[DOCUMENT TEXT]:
B2 Schorpp-Kistner

Junb is a subunit of the AP-1 transcription factor complex that mediates gene regulation in response to a plethora of physiological and pathological stimuli. In order to dissect the individual functions of Junb in vivo, we have previously generated complete and conditional loss of function mutations in mice. Our own studies and work of others showed that critically balanced Junb levels are essential for normal physiology. Loss as well as over-expression of Junb could be associated with numerous pathophysiological alterations and disease states. Complete as well as endothelial-cell specific ablation of Junb resulted in very similar angiogenic defects with subsequent embryonic lethality suggesting that Junb has a critical role in angiogenic processes. During the first funding period we identified Junb as the receiving end of hypoxia- and hypoglycemia-induced signaling through NF-kB-dependent and independent pathways, respectively. Most importantly, we could shown that Junb is a critical regulator of several pro-angiogenic molecules including the major angiogenic growth factor Vegfa, the CBF transcription factor subunit Cbfb and its target Mmp13, as well as the heme degrading enzyme heme oxygenase 1 (HO-1). We could demonstrate that impaired expression of these molecules is causative for the observed defects in endothelial cell morphogenesis and sprouting angiogenesis observed for Junb-deficient embryos, tissues and endothelial cells analyzed in vivo and in vitro. Preliminary data based on the in vitro analyses of Junb-deficient mouse embryonic fibroblasts (MEFs) and vascular smooth muscle cells (VSMCs) imply that Junb is additionally involved in the regulation of cell migration, contraction and vascular stability through the control of novel putative targets, namely myosin light chain-2 (MLC-2/Myl9) and Pdgfb. Thus, for the applied funding period, we will In continuation of this work (1) decipher the role of Junb in the migration of vascular smooth muscle cells and for the stability and contractility of vessels; (2) use conditional Junb mouse mutants to identify key components in the communication between tumor cells, ECs and other stromal cell types that promote tumor growth and progression; (3) investigate the role of Junb in the regulation of EC-specific miRNAs and its impact on tumor angiogenesis and vascular diseases.

[MATERIAL SUPPLIED]:
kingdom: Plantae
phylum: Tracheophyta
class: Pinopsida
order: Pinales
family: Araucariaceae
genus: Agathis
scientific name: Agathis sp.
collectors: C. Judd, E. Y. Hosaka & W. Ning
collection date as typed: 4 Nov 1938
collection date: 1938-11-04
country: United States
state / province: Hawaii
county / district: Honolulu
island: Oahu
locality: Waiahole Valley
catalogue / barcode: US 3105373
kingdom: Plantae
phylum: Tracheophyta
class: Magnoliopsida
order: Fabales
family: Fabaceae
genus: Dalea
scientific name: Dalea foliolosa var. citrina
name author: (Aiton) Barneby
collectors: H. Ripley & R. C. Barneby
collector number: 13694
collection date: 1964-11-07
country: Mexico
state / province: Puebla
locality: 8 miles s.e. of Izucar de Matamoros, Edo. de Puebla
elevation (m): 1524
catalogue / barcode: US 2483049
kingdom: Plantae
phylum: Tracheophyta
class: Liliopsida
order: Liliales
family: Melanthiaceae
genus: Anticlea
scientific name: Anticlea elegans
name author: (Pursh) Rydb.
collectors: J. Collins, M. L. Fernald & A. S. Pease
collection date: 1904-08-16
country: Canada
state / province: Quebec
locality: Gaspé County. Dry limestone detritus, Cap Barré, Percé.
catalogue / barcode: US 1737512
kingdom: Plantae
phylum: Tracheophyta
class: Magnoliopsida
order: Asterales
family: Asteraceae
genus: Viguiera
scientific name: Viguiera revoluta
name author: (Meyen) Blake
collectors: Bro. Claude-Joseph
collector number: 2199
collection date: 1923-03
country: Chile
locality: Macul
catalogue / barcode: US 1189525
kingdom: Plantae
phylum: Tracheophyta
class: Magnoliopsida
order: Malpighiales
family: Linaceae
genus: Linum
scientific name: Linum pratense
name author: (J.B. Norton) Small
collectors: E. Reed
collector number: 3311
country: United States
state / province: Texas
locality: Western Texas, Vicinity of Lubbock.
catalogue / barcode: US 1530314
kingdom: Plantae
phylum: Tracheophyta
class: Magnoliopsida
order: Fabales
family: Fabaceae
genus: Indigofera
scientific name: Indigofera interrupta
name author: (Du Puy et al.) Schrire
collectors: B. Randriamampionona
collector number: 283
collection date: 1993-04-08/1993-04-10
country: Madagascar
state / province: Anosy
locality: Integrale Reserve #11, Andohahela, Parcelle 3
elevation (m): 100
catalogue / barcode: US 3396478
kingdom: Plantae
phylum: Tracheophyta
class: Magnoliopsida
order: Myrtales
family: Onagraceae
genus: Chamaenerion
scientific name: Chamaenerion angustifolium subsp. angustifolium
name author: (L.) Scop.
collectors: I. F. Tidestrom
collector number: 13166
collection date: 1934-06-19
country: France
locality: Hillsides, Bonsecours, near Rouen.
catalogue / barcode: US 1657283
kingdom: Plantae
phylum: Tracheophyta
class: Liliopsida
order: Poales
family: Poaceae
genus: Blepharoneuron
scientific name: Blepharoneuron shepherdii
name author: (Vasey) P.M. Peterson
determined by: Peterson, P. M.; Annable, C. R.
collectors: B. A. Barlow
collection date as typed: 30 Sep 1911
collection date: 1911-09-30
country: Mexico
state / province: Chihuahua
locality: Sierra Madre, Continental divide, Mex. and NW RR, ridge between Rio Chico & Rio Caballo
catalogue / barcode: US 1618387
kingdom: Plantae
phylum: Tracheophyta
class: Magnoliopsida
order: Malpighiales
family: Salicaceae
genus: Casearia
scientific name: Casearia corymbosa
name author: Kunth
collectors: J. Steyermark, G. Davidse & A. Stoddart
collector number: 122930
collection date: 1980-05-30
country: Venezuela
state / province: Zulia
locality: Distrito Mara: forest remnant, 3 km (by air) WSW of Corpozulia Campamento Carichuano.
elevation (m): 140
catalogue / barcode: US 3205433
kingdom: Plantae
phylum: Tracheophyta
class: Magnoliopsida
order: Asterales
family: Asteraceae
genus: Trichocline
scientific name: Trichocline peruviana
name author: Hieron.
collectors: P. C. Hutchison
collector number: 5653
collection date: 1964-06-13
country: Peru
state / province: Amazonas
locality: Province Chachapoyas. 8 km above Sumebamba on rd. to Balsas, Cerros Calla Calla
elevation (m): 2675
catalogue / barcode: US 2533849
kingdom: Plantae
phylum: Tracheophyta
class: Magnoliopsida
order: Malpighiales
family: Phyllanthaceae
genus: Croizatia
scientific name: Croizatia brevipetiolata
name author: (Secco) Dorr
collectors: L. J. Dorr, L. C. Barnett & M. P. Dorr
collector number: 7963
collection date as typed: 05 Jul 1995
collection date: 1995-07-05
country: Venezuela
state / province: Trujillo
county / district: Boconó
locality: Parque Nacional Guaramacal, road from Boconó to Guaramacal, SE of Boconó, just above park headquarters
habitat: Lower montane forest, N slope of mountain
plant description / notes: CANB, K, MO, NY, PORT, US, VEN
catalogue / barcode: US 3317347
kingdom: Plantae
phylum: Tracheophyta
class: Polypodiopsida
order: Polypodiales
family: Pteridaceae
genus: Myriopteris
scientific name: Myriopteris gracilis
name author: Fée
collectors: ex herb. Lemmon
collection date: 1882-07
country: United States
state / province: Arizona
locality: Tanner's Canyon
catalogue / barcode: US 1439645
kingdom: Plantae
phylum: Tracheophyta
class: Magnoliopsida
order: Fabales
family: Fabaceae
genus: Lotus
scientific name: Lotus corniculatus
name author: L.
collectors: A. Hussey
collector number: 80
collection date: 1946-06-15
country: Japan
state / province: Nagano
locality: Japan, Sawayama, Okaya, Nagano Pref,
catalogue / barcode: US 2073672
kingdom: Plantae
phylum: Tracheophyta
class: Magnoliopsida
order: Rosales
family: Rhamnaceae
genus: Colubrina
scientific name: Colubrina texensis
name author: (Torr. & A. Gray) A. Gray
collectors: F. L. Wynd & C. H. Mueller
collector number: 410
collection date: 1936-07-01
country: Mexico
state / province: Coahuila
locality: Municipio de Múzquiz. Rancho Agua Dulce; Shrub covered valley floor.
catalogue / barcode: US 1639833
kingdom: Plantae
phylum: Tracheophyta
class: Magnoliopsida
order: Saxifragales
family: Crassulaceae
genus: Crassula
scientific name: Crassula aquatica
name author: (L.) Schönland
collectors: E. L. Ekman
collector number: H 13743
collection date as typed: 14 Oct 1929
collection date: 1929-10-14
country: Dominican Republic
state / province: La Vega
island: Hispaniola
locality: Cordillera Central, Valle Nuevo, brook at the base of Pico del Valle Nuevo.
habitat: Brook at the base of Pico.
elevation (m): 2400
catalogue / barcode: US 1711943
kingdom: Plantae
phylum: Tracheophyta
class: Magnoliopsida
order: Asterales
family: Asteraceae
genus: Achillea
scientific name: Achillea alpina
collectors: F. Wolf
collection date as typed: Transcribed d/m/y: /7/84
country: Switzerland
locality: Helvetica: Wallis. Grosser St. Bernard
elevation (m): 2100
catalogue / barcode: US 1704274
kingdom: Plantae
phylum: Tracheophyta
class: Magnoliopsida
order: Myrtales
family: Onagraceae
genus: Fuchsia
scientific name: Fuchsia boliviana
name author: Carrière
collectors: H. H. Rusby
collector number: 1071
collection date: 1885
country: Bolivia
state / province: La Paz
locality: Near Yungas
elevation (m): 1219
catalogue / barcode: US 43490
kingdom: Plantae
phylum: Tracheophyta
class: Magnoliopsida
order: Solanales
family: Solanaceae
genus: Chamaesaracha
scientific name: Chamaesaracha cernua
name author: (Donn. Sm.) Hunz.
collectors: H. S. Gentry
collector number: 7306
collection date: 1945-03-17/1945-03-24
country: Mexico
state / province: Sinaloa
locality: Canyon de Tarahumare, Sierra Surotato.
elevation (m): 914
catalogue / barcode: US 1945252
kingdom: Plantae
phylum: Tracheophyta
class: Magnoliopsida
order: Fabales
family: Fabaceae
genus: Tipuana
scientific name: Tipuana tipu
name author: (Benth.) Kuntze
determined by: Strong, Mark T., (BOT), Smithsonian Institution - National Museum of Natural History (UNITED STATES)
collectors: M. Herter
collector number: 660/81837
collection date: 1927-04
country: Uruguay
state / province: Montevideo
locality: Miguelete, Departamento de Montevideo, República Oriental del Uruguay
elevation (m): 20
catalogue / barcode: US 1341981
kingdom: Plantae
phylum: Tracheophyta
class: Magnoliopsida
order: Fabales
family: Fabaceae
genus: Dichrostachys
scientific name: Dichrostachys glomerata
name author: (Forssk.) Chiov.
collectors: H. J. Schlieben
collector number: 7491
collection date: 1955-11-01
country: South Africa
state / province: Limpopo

[PROBLEM TO SOLVE]: In the Junb project summary, which heme-degrading enzyme is listed among the pro-angiogenic molecules that Junb regulates?

[ANSWER SPACE]: Heme oxygenase 1 (HO-1).